BERLIN (Reuters) - Angela Merkel does not want Germany’s national anthem to be changed, her spokesman said after a member of the chancellor’s Social Democrat (SPD) coalition partner said words such as “fatherland” and “brotherland” should be made gender neutral.
The SPD’s Kristin Rose-Moehring, equality commissioner for Germany since 2001, wrote to family ministry staff to suggest striking male-specific references in the “Song of Germany”, which has been Germany’s national anthem since 1922, media reported on Sunday.
The reports surfaced shortly before the SPD announced that two-thirds of its members had voted in favor of joining an alliance with Merkel’s conservatives, with whom they have been in power since 2013. That paves the way for a new government under Merkel to start work in mid-March.

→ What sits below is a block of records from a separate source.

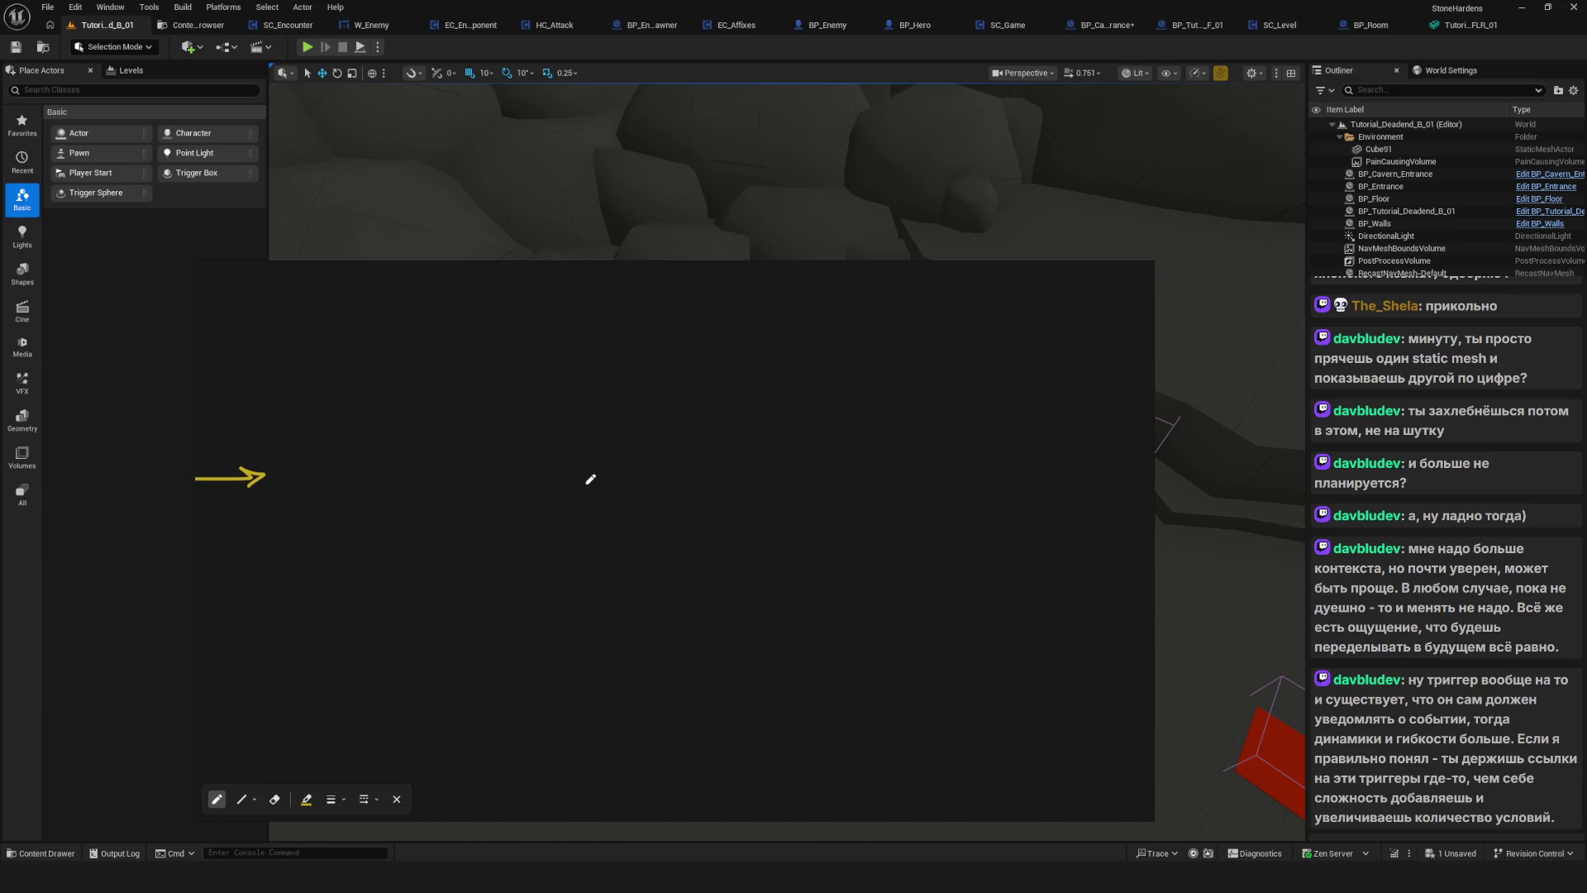
pyautogui.moveTo(673, 450); pyautogui.dragTo(651, 464)
pyautogui.moveTo(584, 468); pyautogui.dragTo(658, 486)
pyautogui.moveTo(599, 349)
pyautogui.mouseDown()
pyautogui.moveTo(610, 376)
pyautogui.moveTo(625, 341)
pyautogui.mouseUp()
pyautogui.moveTo(769, 389); pyautogui.dragTo(590, 398)
pyautogui.moveTo(705, 390)
pyautogui.mouseDown()
pyautogui.moveTo(754, 410)
pyautogui.moveTo(704, 403)
pyautogui.mouseUp()
pyautogui.press('ctrl+z')
pyautogui.press('ctrl+z')
# Step: Draw a line down into a rectangle and fill it with X marks
pyautogui.moveTo(477, 346)
pyautogui.mouseDown()
pyautogui.moveTo(434, 372)
pyautogui.moveTo(552, 333)
pyautogui.mouseUp()
pyautogui.press('ctrl+z')
pyautogui.moveTo(350, 372)
pyautogui.mouseDown()
pyautogui.moveTo(355, 402)
pyautogui.moveTo(681, 457)
pyautogui.mouseUp()
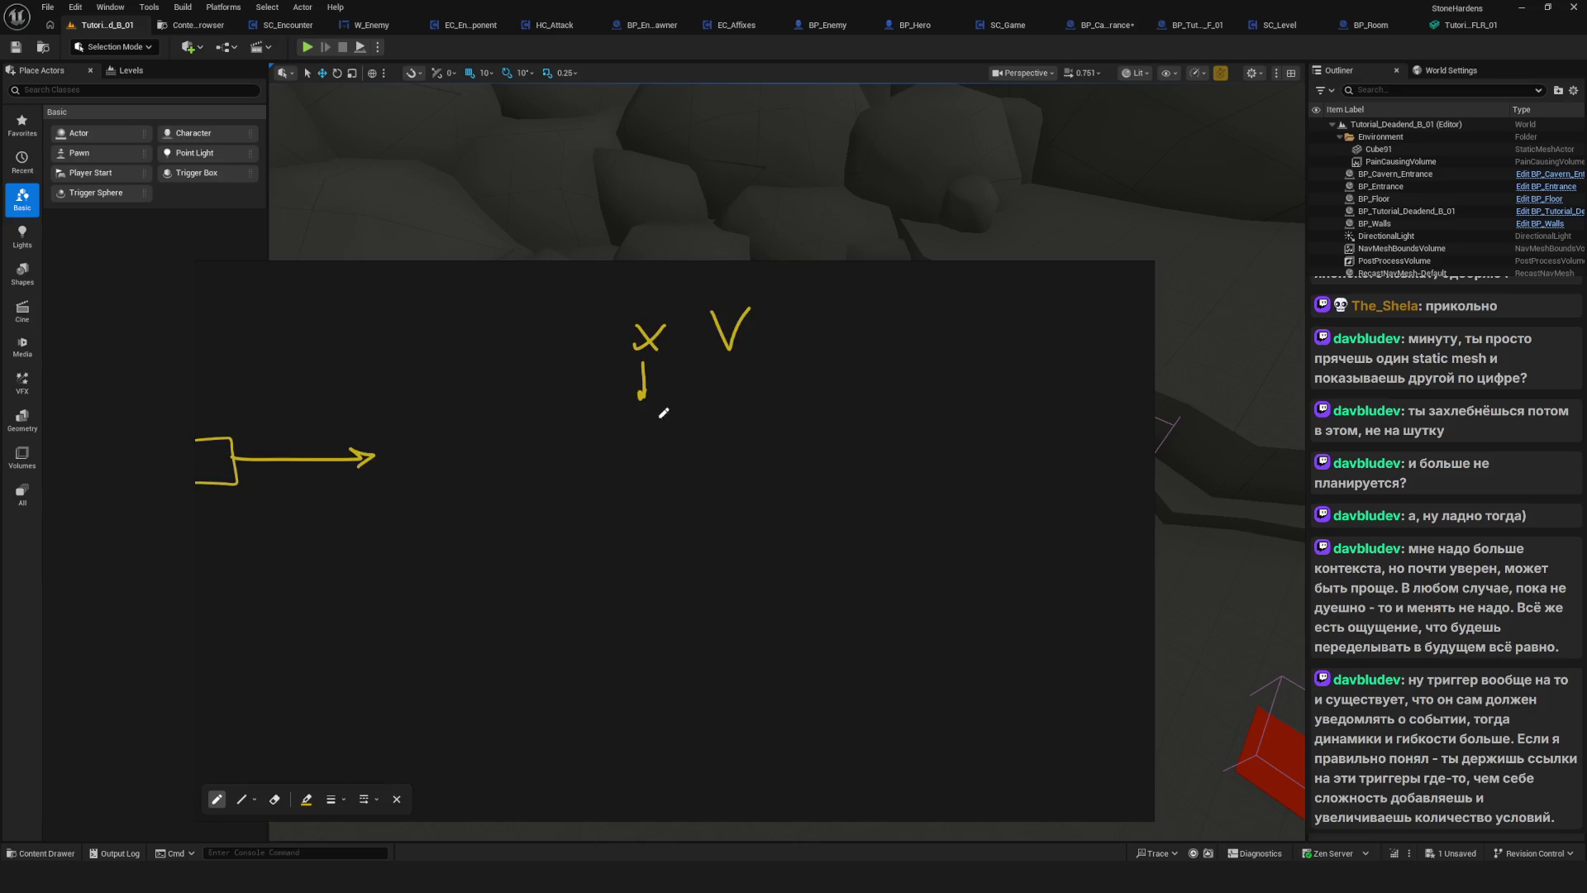
pyautogui.moveTo(553, 415)
pyautogui.mouseDown()
pyautogui.moveTo(745, 415)
pyautogui.moveTo(554, 565)
pyautogui.moveTo(543, 420)
pyautogui.mouseUp()
pyautogui.moveTo(643, 423)
pyautogui.mouseDown()
pyautogui.moveTo(625, 447)
pyautogui.moveTo(655, 450)
pyautogui.mouseUp()
pyautogui.moveTo(555, 488); pyautogui.dragTo(572, 504)
pyautogui.moveTo(570, 486); pyautogui.dragTo(555, 511)
pyautogui.moveTo(658, 537)
pyautogui.mouseDown()
pyautogui.moveTo(635, 561)
pyautogui.moveTo(659, 559)
pyautogui.mouseUp()
pyautogui.moveTo(732, 484); pyautogui.dragTo(716, 507)
pyautogui.moveTo(714, 487)
pyautogui.mouseDown()
pyautogui.moveTo(736, 507)
pyautogui.moveTo(603, 494)
pyautogui.mouseUp()
# Step: Draw a second rectangle beside the first and fill it with V check marks
pyautogui.moveTo(778, 444); pyautogui.dragTo(712, 448)
pyautogui.moveTo(581, 358)
pyautogui.mouseDown()
pyautogui.moveTo(584, 388)
pyautogui.moveTo(687, 415)
pyautogui.moveTo(653, 558)
pyautogui.mouseUp()
pyautogui.moveTo(626, 421)
pyautogui.mouseDown()
pyautogui.moveTo(829, 414)
pyautogui.moveTo(829, 549)
pyautogui.moveTo(649, 555)
pyautogui.mouseUp()
pyautogui.moveTo(725, 425); pyautogui.dragTo(754, 418)
pyautogui.moveTo(657, 488); pyautogui.dragTo(664, 480)
pyautogui.moveTo(730, 512); pyautogui.dragTo(759, 513)
pyautogui.moveTo(829, 453); pyautogui.dragTo(856, 464)
# Step: Add a curved arrow into the first box, then erase and undo the stray strikes
pyautogui.moveTo(728, 524); pyautogui.dragTo(785, 538)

Rose-Moehring proposed replacing “Vaterland” (fatherland) in the anthem with “Heimatland” (homeland) and ditching “brotherly with heart and hand” in favor of “courageously with heart and hand”.
But Merkel deems any such tweaks unnecessary.
“The chancellor is very happy with our nice national anthem as it is in its traditional form and doesn’t see any need for change,” spokesman Steffen Seibert told a regular news conference on Monday.
A spokesman for the family ministry said Rose-Moehring’s letter had been a personal proposal and he could not comment on it, especially as it was an internal letter to employees at the family ministry.
The first stanza of the anthem, which declares “Germany, Germany above all else” - reflecting efforts to unify Germany in the 19th century - and the second, with its refrain of “German women, German loyalty, German wine and German song” were officially dropped in 1991 following reunification.